The allegations, spanning 2023 to 2025, detail sexual assault, groping, forced labor, and denial of medical care under both the Biden and Trump administrations.

"It got to the point where he would harass me everywhere that I went," transgender Mexican national Monica Renteria-Gonzalez, a biological female, told Newsweek. "If I was in the recreation yard, he would come and follow me. If I was eating at the dining hall, he would come and just sit there next to me, making me feel uncomfortable. He would follow me into the dorm.”
Renteria-Gonzalez, alongside transgender detainees Kenia Campos-Flores and Mario Garcia-Valenzuela, claims they were targeted by former assistant warden Manuel Reyes through a coercive work program.
The program allegedly forced detainees to perform grueling tasks, like pushing heavy cinder blocks or metal cabinets across a dorm for 30 minutes, only to move them back, often without proper protective equipment.
"We never had the proper PPE and stuff like that. We never got paid. If we did, it would be like a dollar, no more than five at a time. Or we would work for like a bag of chips or a snack bag from the kitchen, or a soda, just small things like that," Renteria-Gonzalez said.
Sarah Decker, a staff attorney at RFK Human Rights, warns, "The program had actually a much more sinister purpose."
"From my perspective, [it] was designed to punish and physically torture people who identify as LGBTQ or transgender," Decker said. "If this person complained about the abusive conditions or even when people asked for personal protective gear or equipment when working with dangerous chemicals, the response was always, ‘If you wanna be a man, I’ll treat you like a man,’ or ‘aren’t you strong enough? Aren’t you a man?'"

The complaints, filed under the Federal Tort Claims Act, allege ICE was aware of the abuse but failed to act.
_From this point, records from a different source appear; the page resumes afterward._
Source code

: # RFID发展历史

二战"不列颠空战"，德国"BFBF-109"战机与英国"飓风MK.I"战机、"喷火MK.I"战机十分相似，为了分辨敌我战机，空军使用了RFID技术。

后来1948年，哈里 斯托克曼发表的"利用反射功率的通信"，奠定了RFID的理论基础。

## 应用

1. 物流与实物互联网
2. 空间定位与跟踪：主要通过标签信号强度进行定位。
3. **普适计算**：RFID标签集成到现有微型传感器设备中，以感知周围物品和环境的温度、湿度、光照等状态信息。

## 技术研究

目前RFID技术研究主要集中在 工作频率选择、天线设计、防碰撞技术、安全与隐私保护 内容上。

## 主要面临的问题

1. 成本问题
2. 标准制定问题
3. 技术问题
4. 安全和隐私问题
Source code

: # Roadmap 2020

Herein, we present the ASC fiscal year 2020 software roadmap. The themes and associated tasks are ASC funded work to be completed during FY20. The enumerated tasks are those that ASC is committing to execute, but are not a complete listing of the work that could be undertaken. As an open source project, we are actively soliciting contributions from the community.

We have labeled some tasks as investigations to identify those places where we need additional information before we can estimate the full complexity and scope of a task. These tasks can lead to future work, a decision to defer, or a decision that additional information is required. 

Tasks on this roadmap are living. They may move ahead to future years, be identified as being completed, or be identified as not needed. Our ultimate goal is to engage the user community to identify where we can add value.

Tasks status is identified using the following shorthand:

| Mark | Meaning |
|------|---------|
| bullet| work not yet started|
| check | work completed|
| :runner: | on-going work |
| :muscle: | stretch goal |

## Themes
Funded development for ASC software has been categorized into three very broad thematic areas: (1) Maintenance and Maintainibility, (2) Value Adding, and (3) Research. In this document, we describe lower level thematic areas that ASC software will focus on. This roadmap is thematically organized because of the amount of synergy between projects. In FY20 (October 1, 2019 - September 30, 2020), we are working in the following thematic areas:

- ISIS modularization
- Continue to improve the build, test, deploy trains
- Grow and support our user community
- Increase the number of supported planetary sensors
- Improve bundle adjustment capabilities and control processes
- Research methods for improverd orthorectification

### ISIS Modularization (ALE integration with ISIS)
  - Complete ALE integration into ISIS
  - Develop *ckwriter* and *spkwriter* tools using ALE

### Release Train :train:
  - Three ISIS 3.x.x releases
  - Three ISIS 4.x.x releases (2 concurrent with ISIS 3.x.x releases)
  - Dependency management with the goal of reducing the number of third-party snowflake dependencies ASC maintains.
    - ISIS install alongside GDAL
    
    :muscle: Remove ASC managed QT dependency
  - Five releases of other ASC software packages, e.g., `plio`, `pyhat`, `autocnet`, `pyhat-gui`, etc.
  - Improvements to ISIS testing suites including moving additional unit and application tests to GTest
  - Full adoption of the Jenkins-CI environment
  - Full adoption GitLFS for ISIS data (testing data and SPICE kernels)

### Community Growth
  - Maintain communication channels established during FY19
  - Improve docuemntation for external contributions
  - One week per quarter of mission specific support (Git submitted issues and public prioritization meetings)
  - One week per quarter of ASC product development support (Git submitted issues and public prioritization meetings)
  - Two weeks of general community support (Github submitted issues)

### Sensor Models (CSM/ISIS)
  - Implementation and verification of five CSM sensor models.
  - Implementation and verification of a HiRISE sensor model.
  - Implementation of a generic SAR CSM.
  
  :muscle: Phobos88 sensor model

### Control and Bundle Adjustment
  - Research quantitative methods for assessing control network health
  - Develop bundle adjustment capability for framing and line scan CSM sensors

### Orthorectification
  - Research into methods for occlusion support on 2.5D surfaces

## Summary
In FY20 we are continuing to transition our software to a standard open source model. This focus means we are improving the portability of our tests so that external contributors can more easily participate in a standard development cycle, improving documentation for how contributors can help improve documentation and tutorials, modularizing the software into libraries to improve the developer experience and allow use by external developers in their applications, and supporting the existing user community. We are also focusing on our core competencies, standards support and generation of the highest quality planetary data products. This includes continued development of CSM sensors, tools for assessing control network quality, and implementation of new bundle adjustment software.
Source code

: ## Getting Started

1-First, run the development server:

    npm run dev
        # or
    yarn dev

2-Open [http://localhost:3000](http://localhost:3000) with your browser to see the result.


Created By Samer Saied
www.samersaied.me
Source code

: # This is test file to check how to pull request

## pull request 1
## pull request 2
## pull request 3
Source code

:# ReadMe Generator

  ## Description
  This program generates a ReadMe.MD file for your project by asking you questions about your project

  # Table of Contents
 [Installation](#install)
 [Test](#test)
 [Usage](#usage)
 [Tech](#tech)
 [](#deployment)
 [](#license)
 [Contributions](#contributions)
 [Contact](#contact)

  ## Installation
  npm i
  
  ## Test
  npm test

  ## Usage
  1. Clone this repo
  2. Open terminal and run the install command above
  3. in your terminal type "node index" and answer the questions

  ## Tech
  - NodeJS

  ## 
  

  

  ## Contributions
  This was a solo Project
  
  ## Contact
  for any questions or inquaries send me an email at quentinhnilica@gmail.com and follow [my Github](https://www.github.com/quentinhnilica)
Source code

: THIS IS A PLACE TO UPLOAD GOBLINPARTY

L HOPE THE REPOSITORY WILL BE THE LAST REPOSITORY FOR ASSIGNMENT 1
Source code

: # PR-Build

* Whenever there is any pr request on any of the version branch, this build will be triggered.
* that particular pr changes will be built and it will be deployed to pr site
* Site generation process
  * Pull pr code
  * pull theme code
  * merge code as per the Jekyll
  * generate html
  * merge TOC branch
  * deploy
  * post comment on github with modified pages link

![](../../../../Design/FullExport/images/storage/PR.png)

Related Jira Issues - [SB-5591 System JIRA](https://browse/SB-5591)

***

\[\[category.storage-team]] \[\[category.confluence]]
"It was hard, it made me feel scared, it made me feel frustrated, it made me feel angry, because we don’t have a voice in here,"Renteria-Gonzalez continued. "When I did speak up about it, when I finally did record it, they only do the ‘protocol’, just to make it seem like they’re doing something."
DHS Assistant Secretary Tricia McLaughlin dismissed the allegations as "another hoax about ICE facilities," contending, "Nobody was forced into coerced labor. The Assistant Warden did not perpetrate or enable any sexual harassment or assault. Nobody was physically abused. And nobody was denied proper medical care."
GEO Group, the facility’s contractor, called the claims "baseless" and part of a "politically motivated" campaign to abolish ICE.
Detainees who complained faced retaliation, including solitary confinement, with one, Mario Garcia-Valenzuela, allegedly beaten and handcuffed.
"There’s a really intense and disturbing paper trail of ICE’s knowledge of what was happening in this facility. This is part of a system of neglect and abuse," Decker emphasized.